- **TESTO DA LEGGERE**
Non è solo a causa dell’antiamericanismo diffuso, forse nemmeno a causa delle proprie posizioni politiche, che parte degli italiani è contraria all’appoggio agli ucraini
L’antiamericanismo, certo. Quell’antiamericanismo magistralmente descritto da Antonio Polito qualche giorno fa proprio sul Corriere quale nucleo politico forte della contrarietà di una parte vasta di italiani a un appoggio militare del nostro Paese alla resistenza dell’Ucraina contro la Russia. Un antiamericanismo carico di motivi di ogni genere: da quelli più esplicitamente politici a quelli non meno forti, espressione di una disposizione psicologica e culturale che puntualmente ritorna a farsi sentire. Espressione, tra l’altro, di un patetico complesso d’inferiorità che si camuffa nel suo contrario: per cui ci sentiamo tenuti a ribadire, ad ogni occasione, qualche nostra presunta superiore diversità nei confronti degli americani, quasi che però nel nostro intimo non fossimo per nulla sicuri della sua effettiva esistenza. A me pare, per l’appunto, che i motivi più veri della contrarietà a schierarsi con l’Ucraina di tanta parte dell’opinione pubblica italiana molto più che con la politica in senso proprio abbiano a che fare con questo genere di cose. Con stati d’animo radicati nell’inconscio del Paese, con una mutata sensibilità etica. Ciò che infatti più mi colpisce negli italiani che negano il loro appoggio alla causa ucraina è — posso dirlo? — una cosa che non saprei che definire in un modo: indifferenza morale.
Ma come? Non gli dice nulla la figura di Putin? Non significa nulla che si tratti di un signore il quale negli anni ha già aggredito due o tre Paesi, ha condotto un po’ dappertutto feroci guerre di sterminio radendo al suolo intere città, e non perde occasione per sbandierare le sue ambizioni imperialistiche? E davvero per questi nostri concittadini è del tutto indifferente, è una cosuccia da niente, che ad ogni momento egli vomiti disprezzo sul nostro modo di vivere, su tutto quello che siamo, sulla nostra libertà? E davvero per loro conta poco o nulla, ai fini del giudizio da dare sulla guerra in corso, il fatto che uno dei contendenti, cioè il sullodato Putin, sia un organizzatore compulsivo di assassinii politici, un abituale avvelenatore di avversari, uno incline a spedire in galera (come minimo) chiunque osi opporsi alle sue decisioni? Come si spiega, mi chiedo, una simile gelida impassibilità di fronte a realtà così evidenti? Come si spiega dopo tutto quello che è accaduto in Europa nel ’900 questa indifferenza ai crimini di guerra più atroci, premeditati, ripetuti, documentati, commessi dalle truppe russe in Ucraina? Non è a dir poco sorprendente che oggi qui in questo Paese ci siano tanti pronti ad andare in brodo di giuggiole per l’esibizione sanremese di Benigni in lode dei valori della Costituzione ma per i quali rapire e deportare migliaia di bambini ucraini, come hanno fatto i russi nelle zone occupate, non voglia dire sostanzialmente nulla per decidere da quale parte stare?

- **DATI ESTRATTI**
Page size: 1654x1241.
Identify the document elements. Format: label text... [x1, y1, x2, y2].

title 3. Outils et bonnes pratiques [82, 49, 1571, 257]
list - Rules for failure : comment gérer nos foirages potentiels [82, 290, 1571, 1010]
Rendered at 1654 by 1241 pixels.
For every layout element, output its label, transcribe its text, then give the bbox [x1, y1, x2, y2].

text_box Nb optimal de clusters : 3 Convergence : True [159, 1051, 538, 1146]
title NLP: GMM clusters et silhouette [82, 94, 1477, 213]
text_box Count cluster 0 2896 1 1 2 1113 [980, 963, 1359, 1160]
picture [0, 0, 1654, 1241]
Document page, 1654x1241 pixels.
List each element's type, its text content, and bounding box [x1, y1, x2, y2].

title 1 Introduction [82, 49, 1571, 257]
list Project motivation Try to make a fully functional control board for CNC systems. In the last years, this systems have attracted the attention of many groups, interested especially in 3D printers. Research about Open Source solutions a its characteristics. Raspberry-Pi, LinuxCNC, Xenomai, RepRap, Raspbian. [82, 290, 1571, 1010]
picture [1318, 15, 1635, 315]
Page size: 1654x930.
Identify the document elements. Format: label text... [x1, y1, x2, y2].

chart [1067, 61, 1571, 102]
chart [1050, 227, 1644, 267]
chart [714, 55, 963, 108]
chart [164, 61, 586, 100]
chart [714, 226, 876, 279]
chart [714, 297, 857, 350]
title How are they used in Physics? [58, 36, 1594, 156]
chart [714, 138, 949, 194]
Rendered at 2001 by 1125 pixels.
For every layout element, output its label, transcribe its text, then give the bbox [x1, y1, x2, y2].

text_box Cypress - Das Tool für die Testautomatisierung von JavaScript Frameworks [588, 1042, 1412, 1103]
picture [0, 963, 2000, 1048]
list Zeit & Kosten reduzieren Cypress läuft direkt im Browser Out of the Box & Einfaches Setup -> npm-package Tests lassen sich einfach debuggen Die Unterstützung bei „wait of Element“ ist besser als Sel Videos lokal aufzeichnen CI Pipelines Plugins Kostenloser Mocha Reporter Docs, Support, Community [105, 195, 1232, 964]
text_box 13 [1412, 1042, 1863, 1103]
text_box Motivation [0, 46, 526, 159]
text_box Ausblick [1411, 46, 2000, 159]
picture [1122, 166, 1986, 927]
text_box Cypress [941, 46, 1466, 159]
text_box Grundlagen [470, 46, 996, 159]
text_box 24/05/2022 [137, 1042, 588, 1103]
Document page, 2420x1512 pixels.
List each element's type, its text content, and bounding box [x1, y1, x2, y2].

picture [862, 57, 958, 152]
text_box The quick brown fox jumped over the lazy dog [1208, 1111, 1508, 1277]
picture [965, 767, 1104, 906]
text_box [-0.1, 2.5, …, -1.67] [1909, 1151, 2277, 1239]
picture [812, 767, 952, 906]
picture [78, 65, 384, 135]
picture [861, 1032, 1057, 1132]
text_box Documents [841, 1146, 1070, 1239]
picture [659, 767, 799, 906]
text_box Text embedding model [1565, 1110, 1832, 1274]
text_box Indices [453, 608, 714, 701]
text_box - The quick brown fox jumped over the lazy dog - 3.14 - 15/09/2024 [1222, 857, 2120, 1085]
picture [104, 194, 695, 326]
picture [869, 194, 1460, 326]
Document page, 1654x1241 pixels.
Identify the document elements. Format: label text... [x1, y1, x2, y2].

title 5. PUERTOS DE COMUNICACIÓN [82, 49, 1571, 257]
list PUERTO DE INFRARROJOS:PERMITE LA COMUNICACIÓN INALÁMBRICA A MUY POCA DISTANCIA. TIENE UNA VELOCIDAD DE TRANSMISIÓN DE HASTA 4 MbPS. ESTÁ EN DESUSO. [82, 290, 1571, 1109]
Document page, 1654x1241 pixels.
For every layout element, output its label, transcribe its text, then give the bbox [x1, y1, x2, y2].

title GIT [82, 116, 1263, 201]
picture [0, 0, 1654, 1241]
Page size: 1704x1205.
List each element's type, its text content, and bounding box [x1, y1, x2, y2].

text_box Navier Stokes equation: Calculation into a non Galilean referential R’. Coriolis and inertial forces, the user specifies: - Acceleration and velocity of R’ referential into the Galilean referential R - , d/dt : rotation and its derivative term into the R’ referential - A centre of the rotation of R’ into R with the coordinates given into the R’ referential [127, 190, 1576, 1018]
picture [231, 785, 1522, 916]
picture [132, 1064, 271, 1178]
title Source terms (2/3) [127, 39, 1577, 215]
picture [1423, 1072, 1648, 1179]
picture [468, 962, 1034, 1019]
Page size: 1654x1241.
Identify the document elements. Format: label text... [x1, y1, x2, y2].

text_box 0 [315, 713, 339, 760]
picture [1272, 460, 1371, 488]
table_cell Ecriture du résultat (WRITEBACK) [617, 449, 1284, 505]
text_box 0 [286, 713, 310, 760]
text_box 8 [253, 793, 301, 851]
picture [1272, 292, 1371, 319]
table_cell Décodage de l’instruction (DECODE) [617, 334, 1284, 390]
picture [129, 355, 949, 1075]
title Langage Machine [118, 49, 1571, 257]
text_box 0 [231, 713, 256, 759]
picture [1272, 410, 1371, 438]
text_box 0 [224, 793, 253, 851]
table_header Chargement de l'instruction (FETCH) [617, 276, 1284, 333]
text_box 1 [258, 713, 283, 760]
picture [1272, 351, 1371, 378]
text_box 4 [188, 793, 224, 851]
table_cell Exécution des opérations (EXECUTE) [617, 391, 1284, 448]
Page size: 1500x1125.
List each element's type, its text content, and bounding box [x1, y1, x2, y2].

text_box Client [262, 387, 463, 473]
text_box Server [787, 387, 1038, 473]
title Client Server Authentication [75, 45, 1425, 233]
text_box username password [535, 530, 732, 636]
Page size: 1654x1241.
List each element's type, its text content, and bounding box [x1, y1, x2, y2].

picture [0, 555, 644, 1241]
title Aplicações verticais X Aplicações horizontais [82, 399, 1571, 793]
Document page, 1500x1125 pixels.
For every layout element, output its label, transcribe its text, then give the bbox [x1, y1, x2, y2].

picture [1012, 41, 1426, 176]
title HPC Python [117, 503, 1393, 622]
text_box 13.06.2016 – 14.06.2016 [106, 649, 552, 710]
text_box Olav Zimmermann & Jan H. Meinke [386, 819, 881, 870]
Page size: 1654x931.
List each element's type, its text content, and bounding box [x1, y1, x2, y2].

- **BREVE ESERCIZIO**
Prosegui l'articolo sull'opposizione italiana all'appoggio all'Ucraina, riprendendo subito dopo l'ultima frase riportata. I dati non hanno alcun ruolo in questo lavoro.

- **RISPOSTA ALL'ESERCIZIO**
O forse dobbiamo pensare davvero che nel giudizio di una parte di nostri concittadini sulla guerra in corso abbia un peso maggiore di quello che si deve dare a una battuta l’epiteto di «comico ebreo» che, a proposito di Zelensky, abbiamo più volte ascoltato in questi mesi? È vero, gli ebrei hanno un’antica tradizione di versatilità nell’umorismo e nell’arte della recitazione. Sospetto però che quelle parole volessero dire qualche altra cosa: c’entra forse anche questa nella diffusa antipatia per la causa ucraina?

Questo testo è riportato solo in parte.